OUGD501 Research - Subculture - The Meaning of Style by Dick Hebdige
Punk Ideology
• 'punk aesthetic can be read in part as a white 'translation' of black 'ethnicity'
• Punk groups for instance, figured prominently in the rock against racism
• The clash and The slits in particular wove reggae slogans and themes into their material
• certain features were lifted directly from the West Indian rude and Rasta styles
• punk music, like every other aspect of punk, tended to develop in direct antithesis to its apparent sources
• punk launched frontal assaults on the established meaning systems
• rigid demarcation of the line between punk rock and reggae is symptomatic not only of an 'identity crisis'
• indirectly influenced by the subcultural styles of the black immigrant community...in order to find a music which reflected more adequately their sense of frustration and oppression
• objects borrowed from the most sordid of contexts found a place in the punks' ensembles...which offered self-conscious commentaries on the notions of modernity and taste p.107
• reflected the tendency towards wilful desecration and the voluntary assumption of outcast status which characterised the whole punk movement
(info on aesthetic of publication p.111-p112)
• Sniffiin Glue (highest circulation) the definitive statement of punk's do-it-yourself philosophy e.g 'Here's one chord, here's two more, now form your own band'.
Subcultural Theory
(clothes)
• barthes - 'the signification of the image is certainly intentional...the advertising image is clear, or at least emphatic'
• expressive of 'normality' as opposed to 'deviance'
• (intentional communication and visible constriction) distinguishes the visual ensembles of spectacular subcultures. They display their own codes(punks ripped t-shirts)

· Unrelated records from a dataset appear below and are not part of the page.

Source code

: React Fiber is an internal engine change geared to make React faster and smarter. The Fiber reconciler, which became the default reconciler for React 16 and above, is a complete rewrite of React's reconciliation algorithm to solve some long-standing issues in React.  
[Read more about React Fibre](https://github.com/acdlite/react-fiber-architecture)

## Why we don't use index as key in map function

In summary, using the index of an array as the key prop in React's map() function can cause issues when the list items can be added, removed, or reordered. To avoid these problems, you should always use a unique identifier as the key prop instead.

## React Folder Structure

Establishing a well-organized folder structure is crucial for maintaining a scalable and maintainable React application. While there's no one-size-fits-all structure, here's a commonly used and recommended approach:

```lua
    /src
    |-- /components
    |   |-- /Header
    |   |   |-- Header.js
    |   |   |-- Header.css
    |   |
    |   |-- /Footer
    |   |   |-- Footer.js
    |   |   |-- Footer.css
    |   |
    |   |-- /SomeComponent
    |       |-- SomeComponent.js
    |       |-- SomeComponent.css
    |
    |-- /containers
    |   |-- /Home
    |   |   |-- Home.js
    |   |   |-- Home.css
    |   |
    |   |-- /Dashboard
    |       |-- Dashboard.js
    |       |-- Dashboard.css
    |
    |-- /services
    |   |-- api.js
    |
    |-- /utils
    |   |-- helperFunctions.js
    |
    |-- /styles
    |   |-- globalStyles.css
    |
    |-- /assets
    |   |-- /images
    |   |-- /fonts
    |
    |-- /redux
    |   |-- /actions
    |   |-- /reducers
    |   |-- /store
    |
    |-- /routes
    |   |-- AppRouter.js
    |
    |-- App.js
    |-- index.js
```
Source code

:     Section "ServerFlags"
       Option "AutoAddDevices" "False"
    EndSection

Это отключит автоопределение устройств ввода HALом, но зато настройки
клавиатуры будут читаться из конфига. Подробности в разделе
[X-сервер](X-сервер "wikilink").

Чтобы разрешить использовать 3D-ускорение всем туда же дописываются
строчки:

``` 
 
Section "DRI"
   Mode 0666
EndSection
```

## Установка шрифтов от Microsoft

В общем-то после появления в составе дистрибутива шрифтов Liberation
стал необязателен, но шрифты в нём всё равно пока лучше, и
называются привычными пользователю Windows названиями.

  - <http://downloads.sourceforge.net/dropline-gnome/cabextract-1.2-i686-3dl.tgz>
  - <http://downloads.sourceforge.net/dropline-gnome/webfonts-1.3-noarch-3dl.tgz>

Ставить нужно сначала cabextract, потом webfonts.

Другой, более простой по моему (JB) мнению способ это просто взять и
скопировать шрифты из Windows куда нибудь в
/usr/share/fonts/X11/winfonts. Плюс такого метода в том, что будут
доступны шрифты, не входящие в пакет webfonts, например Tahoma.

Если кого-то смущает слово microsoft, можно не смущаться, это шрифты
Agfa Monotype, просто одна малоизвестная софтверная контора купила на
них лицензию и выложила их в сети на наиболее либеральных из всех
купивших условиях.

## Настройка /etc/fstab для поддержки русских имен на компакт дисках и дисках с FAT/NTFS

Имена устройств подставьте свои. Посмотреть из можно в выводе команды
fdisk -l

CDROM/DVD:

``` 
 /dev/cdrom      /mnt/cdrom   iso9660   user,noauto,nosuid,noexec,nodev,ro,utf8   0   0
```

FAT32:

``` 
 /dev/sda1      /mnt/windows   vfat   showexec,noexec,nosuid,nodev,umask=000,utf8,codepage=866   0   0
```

• they have been thought about rather than thrown together
• goes against the mainstream - according to barthes, is a tendency to masquerade as nature, to substitute 'normalised' for historical forms, to translate the reality of the world into an image of the world which in turn presents itself as if composed according to 'the evident laws of the natural order' (Barthes, 1972)
• ensembles are 'obviously fabricated'
• could provide an attractive alternative the drudgery of manual labour, office work or a youth on the dole
• made to reflect, express and resonate...aspects of group life
• punk culture signified chaos, hebdige argues that it was 'extremely orderly,' explaining this paradox with the concept of homology.
• punk subculture grew up partly as an antithetical response to the re-emergence of racism in the mid-70s
• the key to punk style remains elusive
• punk 'escape the principle of identity'
• refusal to cohere around a readily identifiable set of central values. `it cohered, instead, elliptically through a chain of conspicuous absences.